Emil Georg Bührle
1890-1956 als Unternehmer und als Kunstsammler
Emil Bührle, um 1950


1945-1951: Die Nachkriegsjahre

Bei Kriegsende sieht sich Emil Bührle nicht nur mit einem generellen Exportverbot für Kriegsmaterial konfrontiert, sondern auch damit, dass seine Firma seit längerem auf der "Schwarzen Liste" der West-Alliierten figuriert. Noch vor der offiziellen Aufhebung des Listen-Eintrags lassen sich aber Experten der britischen Armee 1946 neue Entwicklungen der Werkzeugmaschinenfabrik Oerlikon Bührle & Co. vorführen. 1947 verhandelt Emil Bührle in Chicago über Lieferungen an die USA. Erfolglos bleibt sein Versuch, nachträgliche Lizenzzahlungen für die während des Krieges in den USA produzierten Oerlikon-Geschütze zu erhalten. Das generelle Ausfuhrverbot für Kriegsmaterial wird ab 1949 vom Bundesrat einseitig gegenüber den Westmächten gelockert, um die Schweiz im beginnenden "Kalten Krieg" zwischen Ost- und Westblock zu positionieren. 1949 gründet Emil Bührle die Industrie- und Handelsbank Zürich mit Sitz in dem ihm gehörenden Bleicherhof.
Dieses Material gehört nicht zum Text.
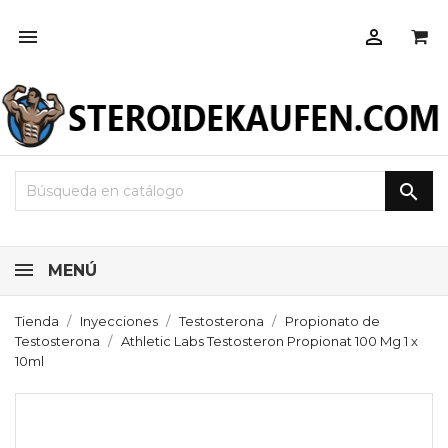



MENÚ
Tienda
Inyecciones
Testosterona
Propionato de
Testosterona
Athletic Labs Testosteron Propionat 100 Mg 1 x
10ml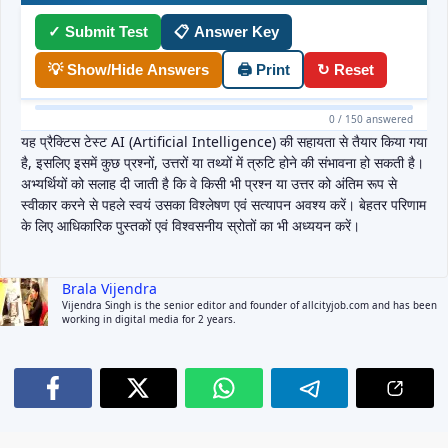
✓ Submit Test
📋 Answer Key
💡 Show/Hide Answers
🖨 Print
↻ Reset
0 / 150 answered
यह प्रैक्टिस टेस्ट AI (Artificial Intelligence) की सहायता से तैयार किया गया
है, इसलिए इसमें कुछ प्रश्नों, उत्तरों या तथ्यों में त्रुटि होने की संभावना हो सकती है।
अभ्यर्थियों को सलाह दी जाती है कि वे किसी भी प्रश्न या उत्तर को अंतिम रूप से
स्वीकार करने से पहले स्वयं उसका विश्लेषण एवं सत्यापन अवश्य करें। बेहतर परिणाम
के लिए आधिकारिक पुस्तकों एवं विश्वसनीय स्रोतों का भी अध्ययन करें।
Brala Vijendra
Vijendra Singh is the senior editor and founder of allcityjob.com and has been
working in digital media for 2 years.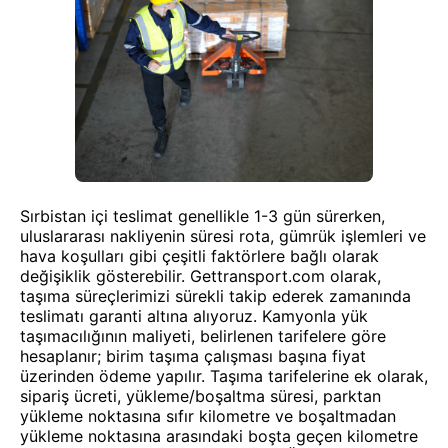
Sırbistan içi teslimat genellikle 1-3 gün sürerken,
uluslararası nakliyenin süresi rota, gümrük işlemleri ve
hava koşulları gibi çeşitli faktörlere bağlı olarak
değişiklik gösterebilir. Gettransport.com olarak,
taşıma süreçlerimizi sürekli takip ederek zamanında
teslimatı garanti altına alıyoruz. Kamyonla yük
taşımacılığının maliyeti, belirlenen tarifelere göre
hesaplanır; birim taşıma çalışması başına fiyat
üzerinden ödeme yapılır. Taşıma tarifelerine ek olarak,
sipariş ücreti, yükleme/boşaltma süresi, parktan
yükleme noktasına sıfır kilometre ve boşaltmadan
yükleme noktasına arasındaki boşta geçen kilometre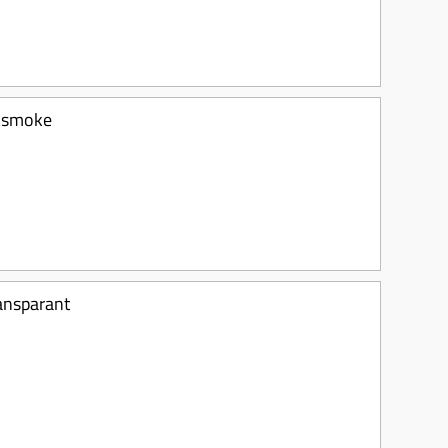
e smoke
ransparant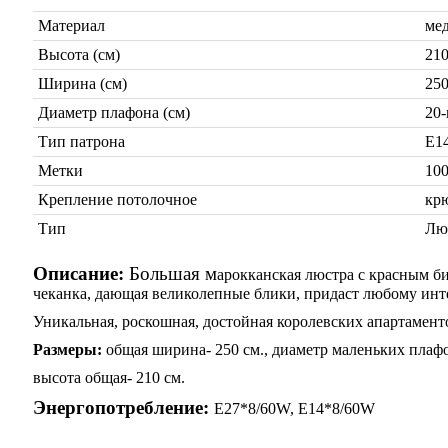
Материал
мед
Высота (см)
21
Ширина (см)
25
Диаметр плафона (см)
20-
Тип патрона
Е14
Метки
10
Крепление потолочное
кр
Тип
Лю
Описание:
Большая м
арокканская люстра с красным б
чеканка, дающая великолепные блики, придаст любому инт
Уникальная, роскошная, достойная королевских апартамент
Размеры:
общая ширина- 250 см., диаметр маленьких плафо
высота общая- 210 см.
Энергопотребление:
Е27*8/60W, Е14*8/60W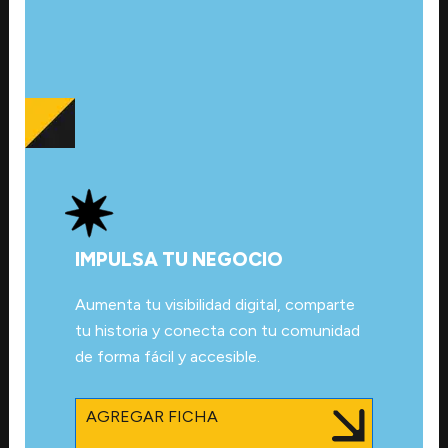
IMPULSA TU NEGOCIO
Aumenta tu visibilidad digital, comparte
tu historia y conecta con tu comunidad
de forma fácil y accesible.
AGREGAR FICHA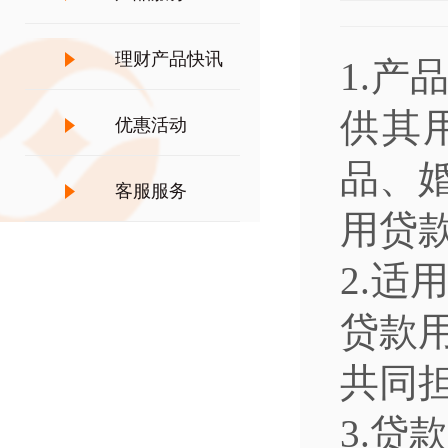
理财产品快讯
1.
供其
优惠活动
品、
客服服务
用贷
2.
贷款
共同
3.贷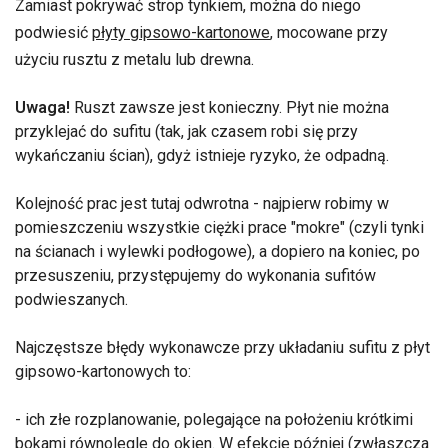
Zamiast pokrywać strop tynkiem, można do niego
podwiesić
płyty gipsowo-kartonowe
, mocowane przy
użyciu rusztu z metalu lub drewna.
Uwaga!
Ruszt zawsze jest konieczny. Płyt nie można
przyklejać do sufitu (tak, jak czasem robi się przy
wykańczaniu ścian), gdyż istnieje ryzyko, że odpadną.
Kolejność prac jest tutaj odwrotna - najpierw robimy w
pomieszczeniu wszystkie ciężki prace "mokre" (czyli tynki
na ścianach i wylewki podłogowe), a dopiero na koniec, po
przesuszeniu, przystępujemy do wykonania sufitów
podwieszanych.
Najczęstsze błędy wykonawcze przy układaniu sufitu z płyt
gipsowo-kartonowych to:
- ich złe rozplanowanie, polegające na położeniu krótkimi
bokami równolegle do okien. W efekcie później (zwłaszcza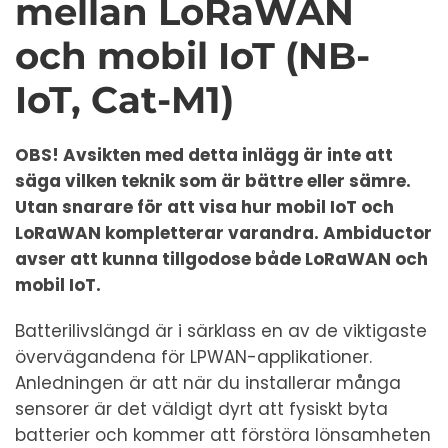
mellan LoRaWAN
och mobil IoT (NB-
IoT, Cat-M1)
OBS! Avsikten med detta inlägg är inte att
säga vilken teknik som är bättre eller sämre.
Utan snarare för att visa hur mobil IoT och
LoRaWAN kompletterar varandra. Ambiductor
avser att kunna tillgodose både LoRaWAN och
mobil IoT.
Batterilivslängd är i särklass en av de viktigaste
övervägandena för LPWAN-applikationer.
Anledningen är att när du installerar många
sensorer är det väldigt dyrt att fysiskt byta
batterier och kommer att förstöra lönsamheten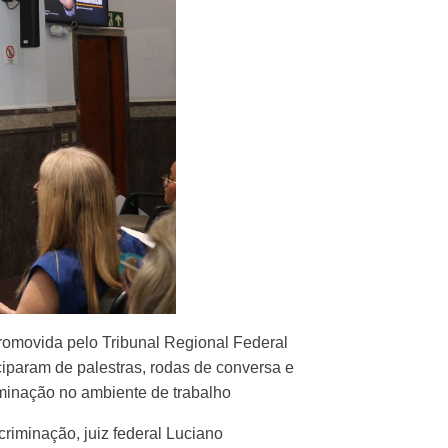
romovida pelo Tribunal Regional Federal
ciparam de palestras, rodas de conversa e
iminação no ambiente de trabalho
iminação, juiz federal Luciano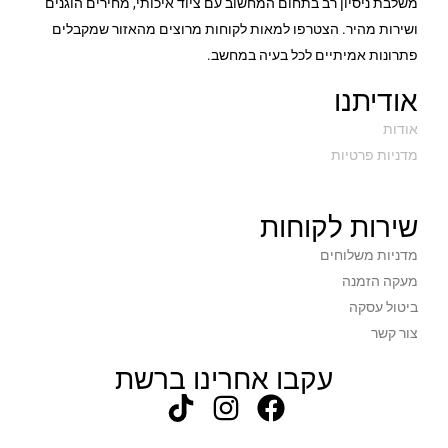
משלבת ניסיון רב בתחום המחשוב עם ציוד איכותי, מחירים הוגנים
ושירות מהיר. הצטרפו למאות לקוחות מרוצים מהאזור שמקבלים
פתרונות אמיתיים לכל בעיה במחשב.
אודיתנו
אודות
מדניות פרטיות
שירות לקוחות
מדניות משלוחים
מעקה הזמנה
ביטול עסקה
צור קשר
עקבו אחרינו ברשת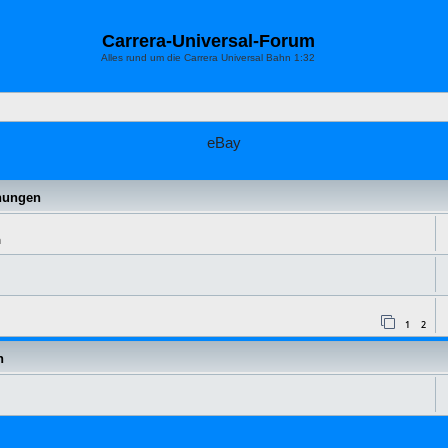
Carrera-Universal-Forum
Alles rund um die Carrera Universal Bahn 1:32
eBay
hungen
n
1
2
n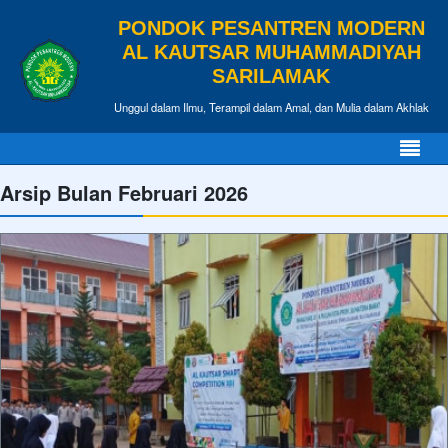
PONDOK PESANTREN MODERN
AL KAUTSAR MUHAMMADIYAH
SARILAMAK
Unggul dalam Ilmu, Terampil dalam Amal, dan Mulia dalam Akhlak
Arsip Bulan Februari 2026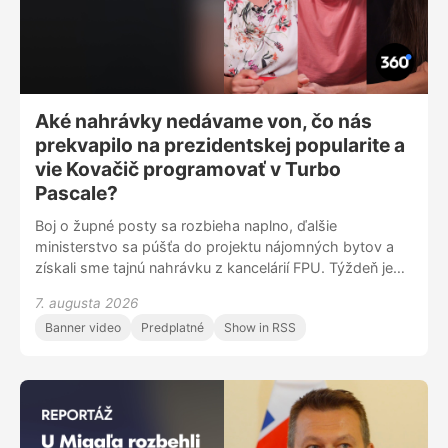
Aké nahrávky nedávame von, čo nás
prekvapilo na prezidentskej popularite a
vie Kovačič programovať v Turbo
Pascale?
Boj o župné posty sa rozbieha naplno, ďalšie
ministerstvo sa púšťa do projektu nájomných bytov a
získali sme tajnú nahrávku z kancelárií FPU. Týždeň je
takmer za nami a my vás vítame pri ďalšej časti relácie
7. augusta 2026
Insider 360, v ktorej sa budeme kolegiálne rozprávať o
Banner video
Predplatné
Show in RSS
tom, čo sme zažili vo svete politiky a káuz a ako nad
tým premýšľame. Dnes je tu so mnou Barbora
Šišoláková a Michal Kovačič.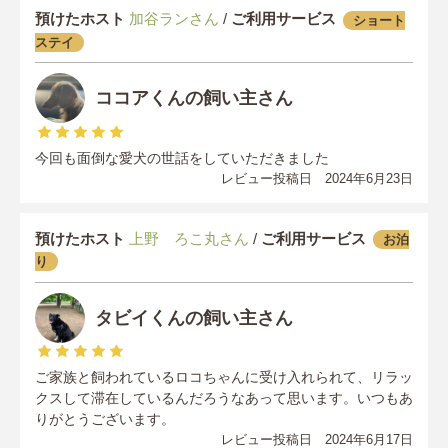
預けたホスト
加谷ランさん
/
ご利用サービス
ショート
ステイ
ココアくんの飼い主さん
今回も面倒な愛犬の世話をしていただきました
レビュー投稿日 2024年6月23日
預けたホスト
上野 ろこ丸さん
/
ご利用サービス
お泊
り
タビイくんの飼い主さん
ご家族と飼われているロコちゃんに受け入れられて、リラッ
クスして滞在しているんだろうなあって思います。いつもあ
りがとうございます。
レビュー投稿日 2024年6月17日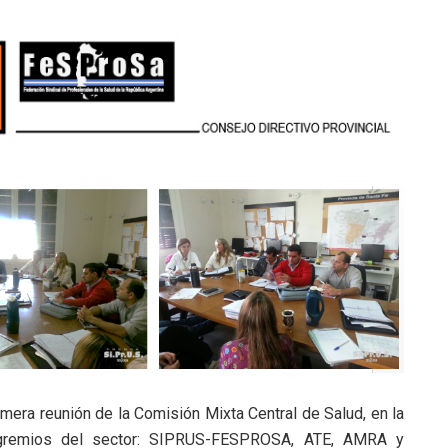
rimera reunión de la Comisión Mixta Central de Salud, en la
o gremios del sector: SIPRUS-FESPROSA, ATE, AMRA y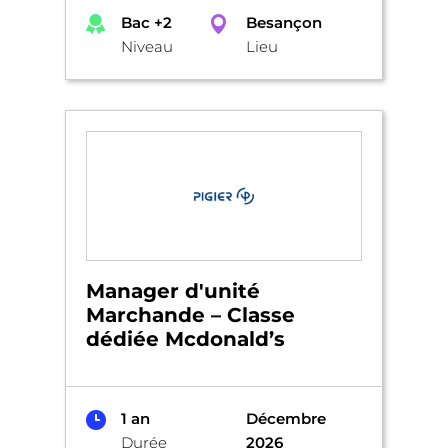
Bac +2
Besançon
Niveau
Lieu
Manager d'unité
Marchande – Classe
dédiée Mcdonald’s
1 an
Décembre
Durée
2026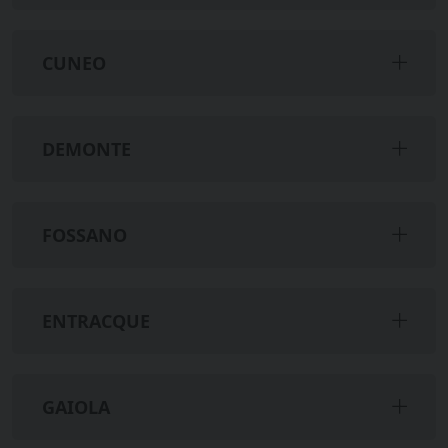
CUNEO
DEMONTE
FOSSANO
ENTRACQUE
GAIOLA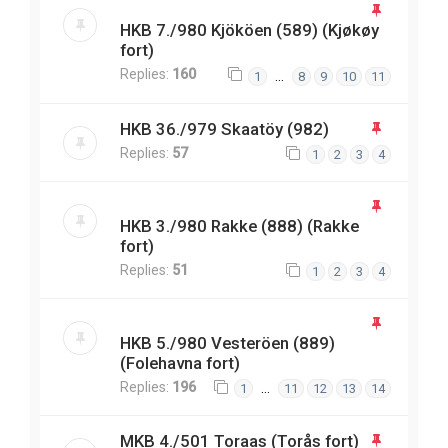
HKB 7./980 Kjököen (589) (Kjøkøy
fort)
Replies:
160
…
1
8
9
10
11
HKB 36./979 Skaatöy (982)
Replies:
57
1
2
3
4
HKB 3./980 Rakke (888) (Rakke
fort)
Replies:
51
1
2
3
4
HKB 5./980 Vesteröen (889)
(Folehavna fort)
Replies:
196
…
1
11
12
13
14
MKB 4./501 Toraas (Torås fort)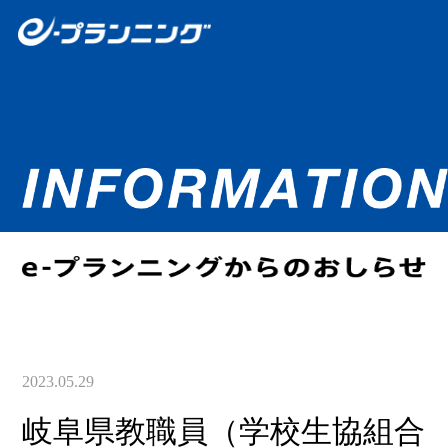
2023.05.29
岐阜県教職員（学校生協組合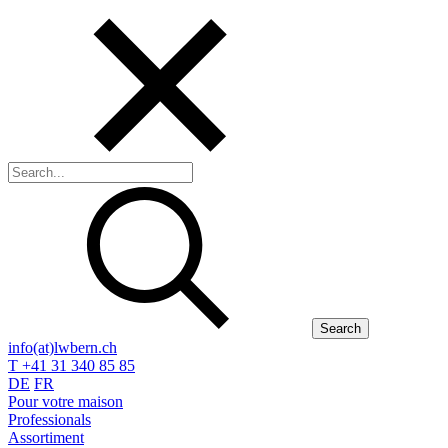
Search
info(at)lwbern.ch
T +41 31 340 85 85
DE
FR
Pour votre maison
Professionals
Assortiment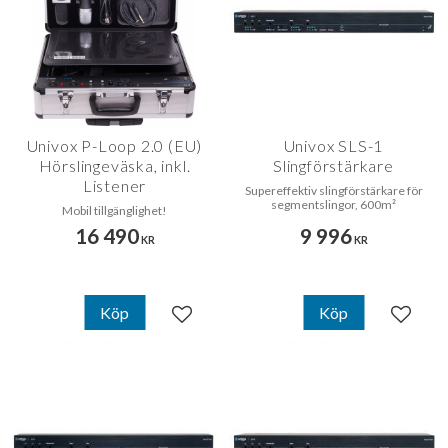
Univox P-Loop 2.0 (EU)
Univox SLS-1
Hörslingeväska, inkl.
Slingförstärkare
Listener
Supereffektiv slingförstärkare för
segmentslingor, 600m²
Mobil tillgänglighet!
16 490
9 996
KR
KR
Köp
Köp
Lägg till i favoriter
Lägg til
Die Zahl der erworbenen Bilder geht vorübergehend zurück, doch befinden sich unter den Käufen Bilder, die zeigen, dass Emil Bührle mit immer grösserem Ehrgeiz sammelt. 1948 übernimmt er den verpfändeten "Knaben mit der roten Weste" von Paul Cézanne aus der Sammlung des verschuldeten G. F. Reber in Lausanne, 1949 erwirbt er "La petite Irène" von Auguste Renoir von der Porträtierten, der Gräfin Irène Sampieri(-Camondo)-Cahen d'Anvers.

Viel Aufmerksamkeit ziehen ab 1948 die Prozesse auf sich, mit denen die neu eingerichtete Kammer zur Beurteilung von Raubkunstfragen beim Schweizerischen Bundesgericht in Lausanne die Besitzverhältnisse der in Frankreich entwendeten Bilder klärt. Von den 77 in der Schweiz sichergestellten, in Frankreich gestohlenen Bildern besitzt Emil Bührle 13. Der Prozess zwischen ihm und dem inzwischen in New York lebenden Händler Paul Rosenberg wird als erster zum Abschluss gebracht; weitere Gerichtsentscheide folgen 1949. Danach macht Emil Bührle den Besitzern das Angebot, die Bilder ein zweites Mal zu kaufen. Von den 13 Raubkunst-Bildern gehen auf diese Weise 9 in Bührles rechtmässiges Eigentum über, 4 gibt er zurück. Die letzte Transaktion ist im Februar 1951 abgeschlossen. Emil Bührles Regressansprüche werden geschützt, da das Schweizerische Bundesgericht zum Schluss kommt, dass Bührle vom Bilderraub in Frankreich nicht gewusst haben konnte.

1945 gründet Emil Bührle die Goethe-Stiftung für Kunst und Wissenschaft. Im gleichen Jahr übernimmt die Zürcher Kunstgesellschaft die Durchführung des von Bührle gestifteten "Preises für Schweizer Malerei". 1949 schenkt Emil Bührle dem Kunsthaus das Höllentor von Auguste Rodin, das er aus dem Baufonds für den geplanten Erweiterungsbau bezahlen lässt. Ebenfalls aus dem Baufonds angekauft werden zwei grosse Seerosen-Bilder von Claude Monet, die Emil Bührle 1951 bei einem Besuch in Giverny für das Kunsthaus ausgesucht hat.